- _Task prompt_
Extract, word for word, the passage of the biometrics testimony below that runs from "The third biometric" to "for iris codes.".

- _Reading text_
-- -- --

UK Borders Bill
1:30 pm
Professor Ross Anderson: The word “biometrics” covers several different things. The Bill refers principally to three biometrics, which will be facilitated by it. The first is a facial image that is a digital representation of the kind of photograph that you have in your passport already. It is not very accurate. Randomised controlled trials show that you can easily pass off someone else’s photo if you are allowed to choose from, let us say, a couple of dozen photographs of people of the same sex and race. You can get one that is a good enough match that it will fool almost anybody on inspection.
Secondly, there are fingerprints, which are significantly better but definitely not infallible. There have been cases of misidentification recently, most notoriously the McKie case in Scotland. We do not know for sure precisely what the error rates of fingerprint scanners are because to measure them one must consider the equipment, algorithm and actual data that are used. If you take at face value the claim of the Metropolitan police that the error rate is one in a billion, fingerprints are fine for matching a crime scene print against the dabs of 100 known local active burglars, but they are less satisfactory if you are trying to match thousands of crime scene prints per year against a library of millions of prints held on file. That is how advances in information technology have led to more and more misidentifications.
Fingerprint technology is almost certainly not good enough if you are matching one population against another, say 90 million people a year arriving at Heathrow versus 60 million people in the UK. You will get absolutely swamped by false matches.
The third biometric that we are talking about here is iris codes. A declaration of interest, I suppose, is that these were invented by my Cambridge colleague, John Daugman. These give very much better resolution than fingerprints. The error rate is very much lower and as far as we are aware they are the only biometric whichis powerful enough to be able to match a population against itself. If you are matching tens of millions against tens of millions you have to go for iris codes.

-- -- --

- _Supplied data_
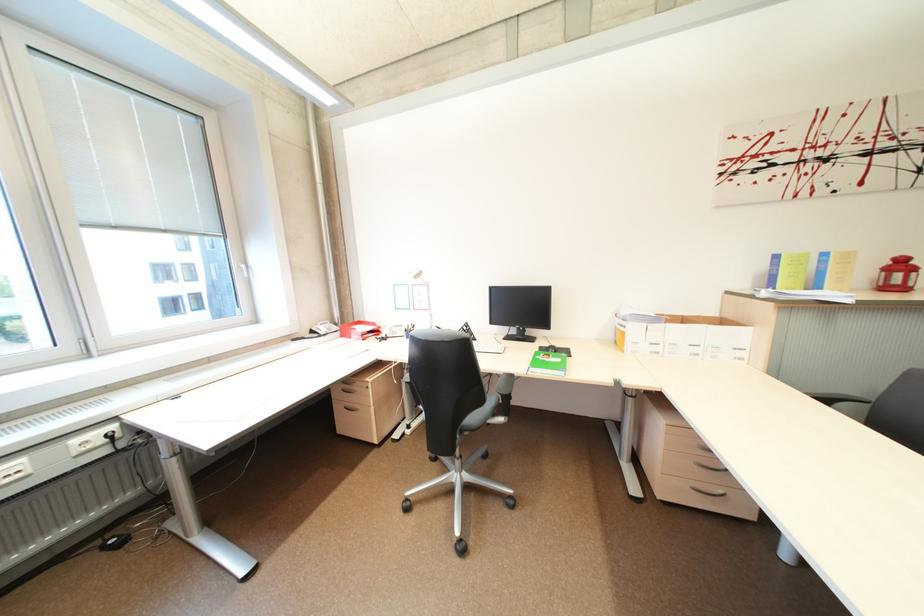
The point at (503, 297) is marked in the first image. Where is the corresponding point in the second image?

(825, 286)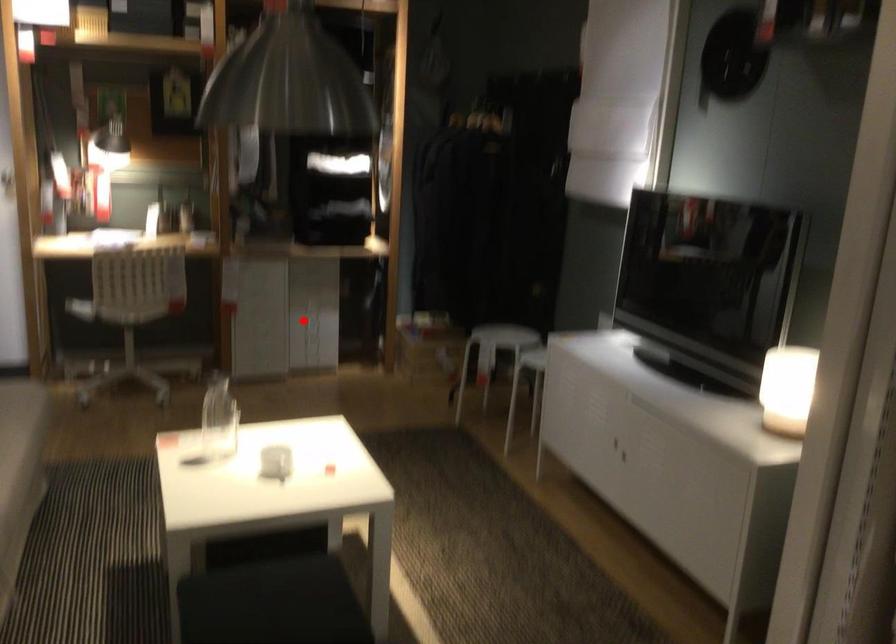
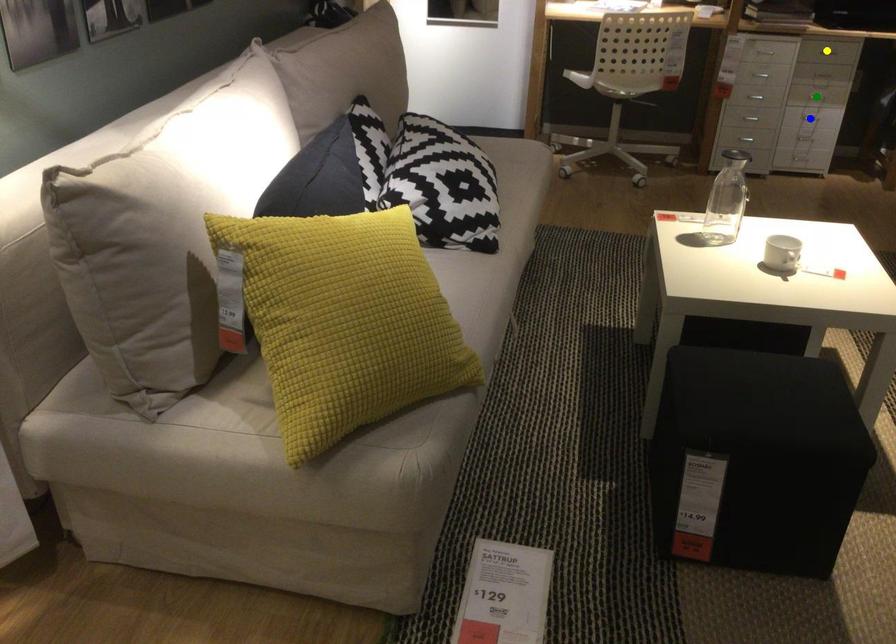
Question: I am providing you with two images of the same scene from different viewpoints. A red point is marked on the first image. You are given multiple points on the second image. Can you choose the point in image 2 that corresponds to the point in image 1?

Choices:
 (A) blue point
 (B) green point
 (C) yellow point

Answer: (B)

-- -- --

- _Answer section_
The third biometric that we are talking about here is iris codes. A declaration of interest, I suppose, is that these were invented by my Cambridge colleague, John Daugman. These give very much better resolution than fingerprints. The error rate is very much lower and as far as we are aware they are the only biometric whichis powerful enough to be able to match a population against itself. If you are matching tens of millions against tens of millions you have to go for iris codes.